I then decided to compile it again without debug symbols to see if I could get 
any more information about the crash. When it was crashing on me it would be 
started by Gentoo's rc system and I had limited information about what was 
happening. So I ran it from the command line with some logging and left it on 
over night. Nothing happened, left it for a few more days and nothing. So I ran 
it again using Gentoo's rc script and again nothing happened after a few days 
of running.

I haven't tried to explicitly reproduce since then but it hasn't crashed on me. 
The interesting thing is that as far as I know nothing changed wrt to my system 
or network.

I might try to recompile it and see if I can reproduce it at some point in the 
near future but for the time being I cannot reproduce.

Patrik

Original comment by Gornic...@gmail.com on 6 Oct 2010 at 1:33

GoogleCodeExporter commented 9 years ago
Hi.

Directions: Can you copy the crash report word for word, from "I then decided" to "I cannot reproduce."?

Records supplied:

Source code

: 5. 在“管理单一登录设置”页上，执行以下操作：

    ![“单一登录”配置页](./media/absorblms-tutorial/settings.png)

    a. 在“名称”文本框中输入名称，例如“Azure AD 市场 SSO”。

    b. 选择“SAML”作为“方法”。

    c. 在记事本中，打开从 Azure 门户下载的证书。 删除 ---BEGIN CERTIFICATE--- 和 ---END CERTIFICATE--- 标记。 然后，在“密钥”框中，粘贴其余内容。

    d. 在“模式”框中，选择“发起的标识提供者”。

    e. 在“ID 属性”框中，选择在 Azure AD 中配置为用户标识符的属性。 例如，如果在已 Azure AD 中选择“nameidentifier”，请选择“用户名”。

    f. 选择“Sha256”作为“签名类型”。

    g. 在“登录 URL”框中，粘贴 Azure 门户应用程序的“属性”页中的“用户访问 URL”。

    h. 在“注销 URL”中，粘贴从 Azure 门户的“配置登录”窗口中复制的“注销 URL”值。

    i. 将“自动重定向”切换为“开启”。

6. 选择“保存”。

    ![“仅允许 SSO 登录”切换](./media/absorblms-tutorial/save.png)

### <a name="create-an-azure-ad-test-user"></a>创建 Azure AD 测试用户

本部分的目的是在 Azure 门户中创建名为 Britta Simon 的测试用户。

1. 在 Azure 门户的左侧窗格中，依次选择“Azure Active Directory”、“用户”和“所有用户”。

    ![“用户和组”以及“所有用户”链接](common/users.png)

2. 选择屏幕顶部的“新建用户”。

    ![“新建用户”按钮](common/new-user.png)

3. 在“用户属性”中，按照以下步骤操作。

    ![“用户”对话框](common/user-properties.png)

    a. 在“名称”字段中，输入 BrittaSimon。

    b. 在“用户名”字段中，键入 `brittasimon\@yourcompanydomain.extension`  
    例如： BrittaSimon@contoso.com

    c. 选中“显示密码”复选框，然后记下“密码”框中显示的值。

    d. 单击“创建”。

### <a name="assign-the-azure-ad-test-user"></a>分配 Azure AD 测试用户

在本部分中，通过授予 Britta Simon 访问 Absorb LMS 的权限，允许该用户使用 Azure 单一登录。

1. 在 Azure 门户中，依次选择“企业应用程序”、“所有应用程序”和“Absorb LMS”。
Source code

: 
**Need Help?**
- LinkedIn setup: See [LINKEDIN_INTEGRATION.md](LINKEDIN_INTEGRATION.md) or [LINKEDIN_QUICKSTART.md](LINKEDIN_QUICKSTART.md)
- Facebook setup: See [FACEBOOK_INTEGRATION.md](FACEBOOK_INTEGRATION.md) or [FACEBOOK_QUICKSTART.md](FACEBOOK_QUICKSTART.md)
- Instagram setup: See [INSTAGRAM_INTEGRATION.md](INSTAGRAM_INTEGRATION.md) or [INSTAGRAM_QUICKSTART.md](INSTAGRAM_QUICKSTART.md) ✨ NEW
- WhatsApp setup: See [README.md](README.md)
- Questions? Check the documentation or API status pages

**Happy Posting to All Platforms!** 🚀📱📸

Answer area:
I then decided to compile it again without debug symbols to see if I could get 
any more information about the crash. When it was crashing on me it would be 
started by Gentoo's rc system and I had limited information about what was 
happening. So I ran it from the command line with some logging and left it on 
over night. Nothing happened, left it for a few more days and nothing. So I ran 
it again using Gentoo's rc script and again nothing happened after a few days 
of running.

I haven't tried to explicitly reproduce since then but it hasn't crashed on me. 
The interesting thing is that as far as I know nothing changed wrt to my system 
or network.

I might try to recompile it and see if I can reproduce it at some point in the 
near future but for the time being I cannot reproduce.